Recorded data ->
-.-.-
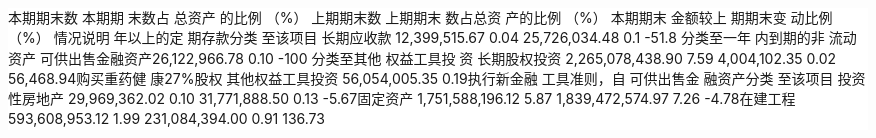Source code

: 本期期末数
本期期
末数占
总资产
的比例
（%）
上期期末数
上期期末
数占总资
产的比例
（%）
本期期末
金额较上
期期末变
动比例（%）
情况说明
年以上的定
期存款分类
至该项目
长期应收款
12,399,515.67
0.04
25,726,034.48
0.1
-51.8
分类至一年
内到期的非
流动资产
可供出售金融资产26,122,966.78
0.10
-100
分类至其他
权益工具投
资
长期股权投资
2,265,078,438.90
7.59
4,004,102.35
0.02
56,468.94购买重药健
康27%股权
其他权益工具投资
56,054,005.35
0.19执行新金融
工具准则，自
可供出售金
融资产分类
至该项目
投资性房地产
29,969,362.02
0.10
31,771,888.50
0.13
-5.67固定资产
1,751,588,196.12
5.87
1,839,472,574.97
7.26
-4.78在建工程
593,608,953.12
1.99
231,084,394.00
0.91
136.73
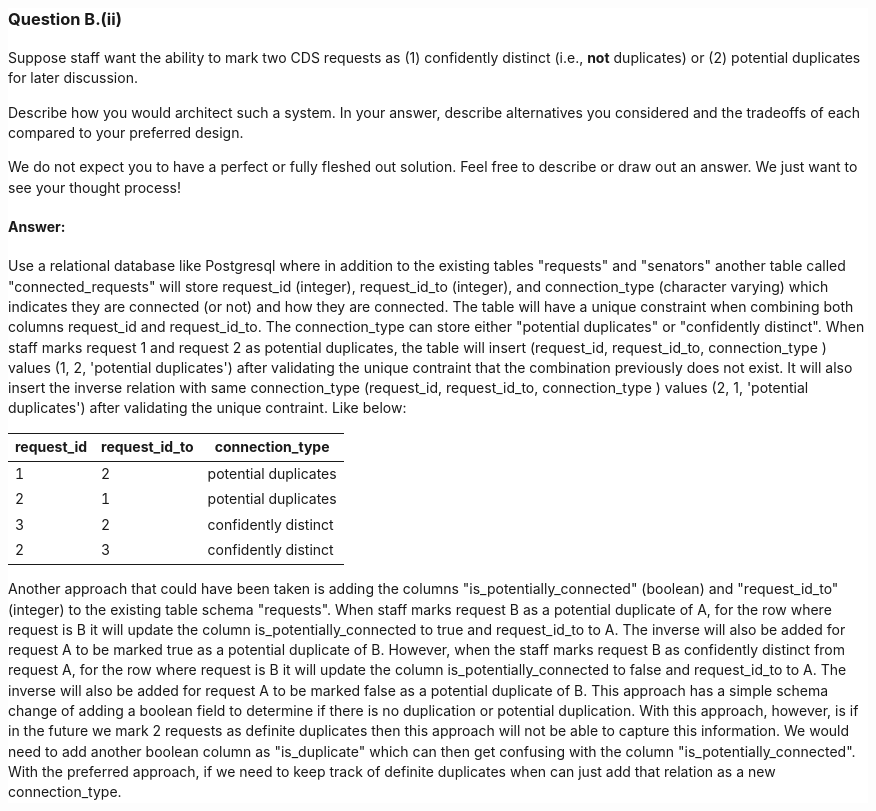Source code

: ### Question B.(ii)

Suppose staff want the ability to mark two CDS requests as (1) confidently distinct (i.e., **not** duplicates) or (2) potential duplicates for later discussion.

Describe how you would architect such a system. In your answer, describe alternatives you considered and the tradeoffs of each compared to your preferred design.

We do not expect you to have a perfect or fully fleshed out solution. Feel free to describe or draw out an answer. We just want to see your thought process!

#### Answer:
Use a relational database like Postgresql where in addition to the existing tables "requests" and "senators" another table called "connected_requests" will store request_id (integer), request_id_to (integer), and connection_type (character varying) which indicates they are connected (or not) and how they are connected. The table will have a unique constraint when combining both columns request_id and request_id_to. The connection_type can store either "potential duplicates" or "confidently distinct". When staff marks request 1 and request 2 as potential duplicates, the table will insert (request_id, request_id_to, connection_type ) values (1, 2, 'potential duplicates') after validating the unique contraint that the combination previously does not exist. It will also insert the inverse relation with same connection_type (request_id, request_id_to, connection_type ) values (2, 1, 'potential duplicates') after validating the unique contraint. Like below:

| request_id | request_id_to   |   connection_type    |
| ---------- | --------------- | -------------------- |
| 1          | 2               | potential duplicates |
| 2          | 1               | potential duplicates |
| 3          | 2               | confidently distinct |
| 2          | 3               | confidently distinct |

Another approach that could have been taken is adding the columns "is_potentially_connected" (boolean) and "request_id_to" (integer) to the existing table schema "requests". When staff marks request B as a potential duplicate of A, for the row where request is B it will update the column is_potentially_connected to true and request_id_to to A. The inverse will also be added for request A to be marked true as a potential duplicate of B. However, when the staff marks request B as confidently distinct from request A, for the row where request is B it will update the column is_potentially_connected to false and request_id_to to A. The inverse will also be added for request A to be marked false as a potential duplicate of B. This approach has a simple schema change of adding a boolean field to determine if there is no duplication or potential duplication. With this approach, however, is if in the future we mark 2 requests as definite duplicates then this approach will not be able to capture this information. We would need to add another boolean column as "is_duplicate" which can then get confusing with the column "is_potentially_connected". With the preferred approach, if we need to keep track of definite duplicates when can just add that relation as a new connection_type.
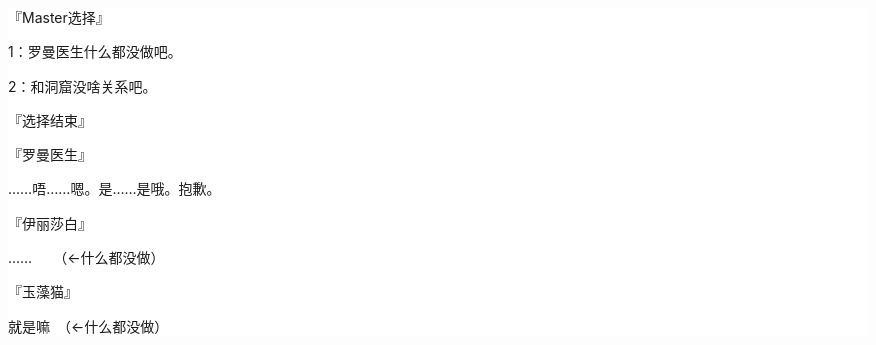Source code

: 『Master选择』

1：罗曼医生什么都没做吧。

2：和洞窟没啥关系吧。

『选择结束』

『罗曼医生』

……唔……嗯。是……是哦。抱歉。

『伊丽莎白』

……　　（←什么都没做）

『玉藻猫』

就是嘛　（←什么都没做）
-.-.-
Work order -> Whenever a line of the entries contains the string "your", copy that line.

Result ->
Describe how you would architect such a system. In your answer, describe alternatives you considered and the tradeoffs of each compared to your preferred design.
We do not expect you to have a perfect or fully fleshed out solution. Feel free to describe or draw out an answer. We just want to see your thought process!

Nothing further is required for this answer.